«Тиберж, — возразил я, — легко побеждать вам, когда ничто не противопоставлено вашему оружию! Однако выслушайте и мои доводы. Можете ли вы утверждать, что так называемое блаженство добродетели свободно от страданий, невзгод и волнений? Как назовете вы тюрьму, крест, казни и жестокость тиранов? Скажете ли вы, вместе с мистиками, что мучения телесные — блаженство для души? Вы не дерзнете так говорить; это — недоказуемый парадокс. Итак, блаженство, прославляемое вами, смешано с множеством страданий; или, выражаясь точнее, оно лишь бездна всяческих горестей, сквозь которую человек стремится к счастию. Если же сила воображения помогает находить удовольствие в самих бедах, потому что они могут вести к желанному счастливому концу, почему же, когда речь идет о моем поведении, вы рассматриваете подобное же умонастроение как противоречивое и безрассудное? Я люблю Манон; я стремлюсь через множество страданий к жизни счастливой и спокойной подле нее. Горестен путь, которым я иду, но надежда достигнуть желаемой цели смягчает его трудности, и я сочту себя с избытком вознагражденным одним мгновением, проведенным с Манон, за все печали, испытанные ради нее. Итак, все обстоятельства с вашей и с моей стороны представляются мне одинаковыми; или, если уж есть какая-либо разница, то к моему преимуществу, ибо блаженство, на которое я надеюсь, близко, а ваше — удалено; мое блаженство той же природы, что и страдания, то есть понятно земному человеку; природа же вашего неизвестна, и принимать его можно только на веру».
Тиберж, казалось, был испуган таким рассуждением. Отступив на два шага, он строго заметил, что слова мои не только оскорбляют здравый смысл, но представляются жалким софизмом, нечестивым и безбожным: «ибо, — присовокупил он, — сие сопоставление цели ваших страданий с тою целью, которую указывает религия, является одной из самых вольнодумных и чудовищных идей».
«Признаю, — согласился я, — что идея неправильна; но имейте в виду, не в ней суть моего рассуждения. Моим намерением было разъяснить вам то, что вы рассматриваете как противоречие: постоянство в любви злосчастной; и, полагаю, мне удалось доказать вам, что, если здесь и есть противоречие, вы равным образом от него не спасетесь. Лишь в этом смысле я делал свои сопоставления и продолжаю на них настаивать.

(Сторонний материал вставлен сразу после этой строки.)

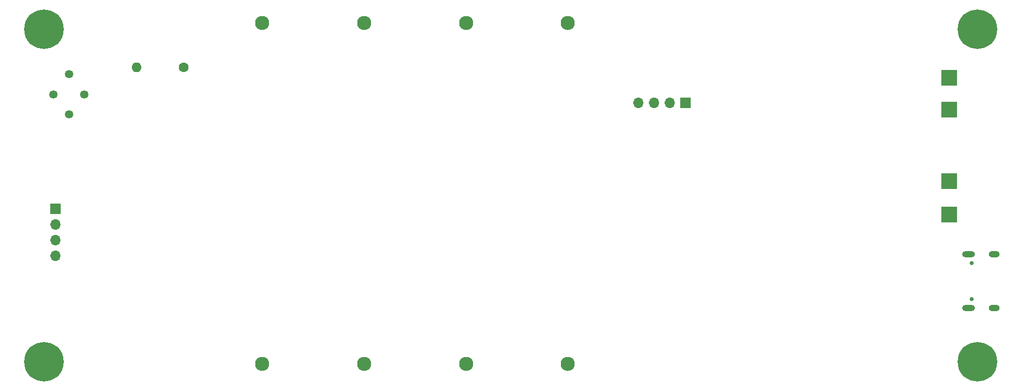
<source format=gbr>
%TF.GenerationSoftware,KiCad,Pcbnew,7.0.9*%
%TF.CreationDate,2024-02-17T00:35:01+08:00*%
%TF.ProjectId,AlarmClockProjV1,416c6172-6d43-46c6-9f63-6b50726f6a56,rev?*%
%TF.SameCoordinates,Original*%
%TF.FileFunction,Soldermask,Bot*%
%TF.FilePolarity,Negative*%
%FSLAX46Y46*%
G04 Gerber Fmt 4.6, Leading zero omitted, Abs format (unit mm)*
G04 Created by KiCad (PCBNEW 7.0.9) date 2024-02-17 00:35:01*
%MOMM*%
%LPD*%
G01*
G04 APERTURE LIST*
%ADD10C,1.350000*%
%ADD11R,1.700000X1.700000*%
%ADD12O,1.700000X1.700000*%
%ADD13C,3.600000*%
%ADD14C,6.400000*%
%ADD15C,0.650000*%
%ADD16O,2.100000X1.000000*%
%ADD17O,1.800000X1.000000*%
%ADD18C,1.600000*%
%ADD19O,1.600000X1.600000*%
%ADD20C,2.300000*%
%ADD21R,2.500000X2.500000*%
G04 APERTURE END LIST*
D10*
%TO.C,LS401*%
X79500000Y-95600000D03*
X84500000Y-95600000D03*
%TD*%
D11*
%TO.C,J301*%
X181800000Y-97000000D03*
D12*
X179260000Y-97000000D03*
X176720000Y-97000000D03*
X174180000Y-97000000D03*
%TD*%
D11*
%TO.C,J402*%
X79800000Y-114200000D03*
D12*
X79800000Y-116740000D03*
X79800000Y-119280000D03*
X79800000Y-121820000D03*
%TD*%
D13*
%TO.C,H103*%
X78000000Y-85000000D03*
D14*
X78000000Y-85000000D03*
%TD*%
D15*
%TO.C,J206*%
X228075000Y-128780000D03*
X228075000Y-123000000D03*
D16*
X227575000Y-130210000D03*
D17*
X231755000Y-130210000D03*
D16*
X227575000Y-121570000D03*
D17*
X231755000Y-121570000D03*
%TD*%
D18*
%TO.C,R410*%
X100610000Y-91200000D03*
D19*
X92990000Y-91200000D03*
%TD*%
D10*
%TO.C,LS402*%
X82000000Y-92350000D03*
X82000000Y-98850000D03*
%TD*%
D13*
%TO.C,H102*%
X78000000Y-139000000D03*
D14*
X78000000Y-139000000D03*
%TD*%
D13*
%TO.C,H104*%
X229000000Y-139000000D03*
D14*
X229000000Y-139000000D03*
%TD*%
D13*
%TO.C,H101*%
X229000000Y-85000000D03*
D14*
X229000000Y-85000000D03*
%TD*%
D20*
%TO.C,J203*%
X146250000Y-84000000D03*
X146250000Y-139300000D03*
%TD*%
D21*
%TO.C,TP302*%
X224400000Y-98050000D03*
%TD*%
%TO.C,TP303*%
X224400000Y-109650000D03*
%TD*%
D20*
%TO.C,J205*%
X129750000Y-139300000D03*
X129750000Y-84000000D03*
%TD*%
D21*
%TO.C,TP301*%
X224400000Y-115100000D03*
%TD*%
D20*
%TO.C,J202*%
X162750000Y-139300000D03*
X162750000Y-84000000D03*
%TD*%
%TO.C,J204*%
X113250000Y-84000000D03*
X113250000Y-139300000D03*
%TD*%
D21*
%TO.C,TP304*%
X224400000Y-92900000D03*
%TD*%
M02*

</source>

Вы возразите, что цель добродетели бесконечно выше цели любви? Кто отрицает это? Но разве в этом суть? Ведь речь идет о той силе, с которой как добродетель, так и любовь могут переносить страдания! Давайте судить по результатам: отступники от сурового долга добродетели встречаются на каждом шагу, но сколь мало найдете вы отступников от любви!
Вы возразите далее, что, ежели существуют трудности на пути добродетели, они не неминуемы и не неизбежны; что ныне уже не бывает ни тиранов, ни распятий на кресте, и можно наблюдать множество людей добродетельных, ведущих жизнь тихую и спокойную? Отвечу вам также, что встречается и любовь мирная и благополучная; и укажу еще на одно различие, говорящее явно в мою пользу, именно что любовь, хотя и обманывает весьма часто, обещает, по крайней мере, утехи и радости, тогда как религия сулит лишь молитвы и печальные размышления.

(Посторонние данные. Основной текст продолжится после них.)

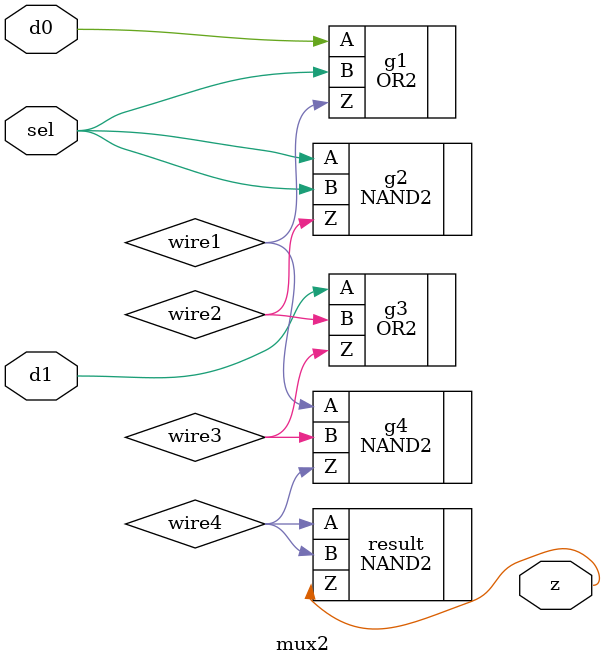
<source format=sv>
module mux2 (
    input logic d0,          // Data input 0
    input logic d1,          // Data input 1
    input logic sel,         // Select input
    output logic z           // Output
);

// Put your code here
// ------------------
	logic  wire1, wire2, wire3, wire4;

	OR2#(
		.Tpdlh(4), 
		.Tpdhl(4)
	) g1(.A(d0), .B(sel), .Z(wire1));
	

	NAND2#(
		.Tpdlh(6), 
		.Tpdhl(6)
	) g2(.A(sel), .B(sel), .Z(wire2));
	
	
	OR2#(
		.Tpdlh(4), 
		.Tpdhl(4)
	) g3(.A(d1), .B(wire2), .Z(wire3));
	
	NAND2#(
		.Tpdlh(6), 
		.Tpdhl(6)
	) g4(.A(wire1), .B(wire3), .Z(wire4));
	
	
	
	NAND2#(
		.Tpdlh(6), 
		.Tpdhl(6)
	) result(.A(wire4), .B(wire4), .Z(z));
	
	
 

// End of your code

endmodule

</source>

Не тревожьтесь, — прибавил я, видя, что, при всем его участии ко мне, он готов огорчиться, — единственный вывод, который я хочу сделать, заключается в том, что нет худшего способа отвратить сердце от любви, как пытаться разуверить его в ее радостях и сулить большее счастие от упражнений в добродетели. Мы, люди, так сотворены, что счастье наше состоит в наслаждении, это неоспоримо; вам не удастся доказать противное: человеку не требуется долгих размышлений для того, чтобы познать, что из всех наслаждений самые сладостные суть наслаждения любви. Он не замедлит обнаружить, что его морочат, суля какие-то иные, более привлекательные радости, и сей обман внушает ему недоверие к самым твердым обещаниям.

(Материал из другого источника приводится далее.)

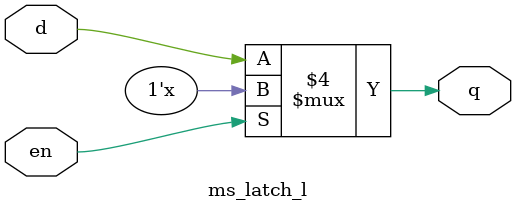
<source format=v>
/**************************************************************************
 *                                                                        *
 *               Copyright (C) 1994, Silicon Graphics, Inc.               *
 *                                                                        *
 *  These coded instructions, statements, and computer programs  contain  *
 *  unpublished  proprietary  information of Silicon Graphics, Inc., and  *
 *  are protected by Federal copyright  law.  They  may not be disclosed  *
 *  to  third  parties  or copied or duplicated in any form, in whole or  *
 *  in part, without the prior written consent of Silicon Graphics, Inc.  *
 *                                                                        *
 *************************************************************************/

// $Id: ms_latch_l.v,v 1.1 2002/05/21 23:55:43 berndt Exp $

module ms_latch_l(en, d, q);

// synopsys template
parameter size = 1;

input en;
input [size-1:0] d;
output [size-1:0] q;

reg [size-1:0] q;

always @(en or d)
   if (!en)
      q = d;

endmodule

</source>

Вы, проповедники, желающие привести меня к добродетели, уверяете, что она совершенно необходима; но не скрывайте от меня, что она сурова и трудна. Вы можете доказать с полной убедительностью, что радости любви преходящи, что они запретны, что они повлекут за собой вечные муки, наконец, — и это, быть может, произведет на меня еще большее впечатление, — что чем сладостнее и очаровательнее они, тем великолепнее будет небесное воздаяние за столь великую жертву; но признайте, что, пока в нас бьется сердце, наше совершеннейшее блаженство находится здесь, на земле».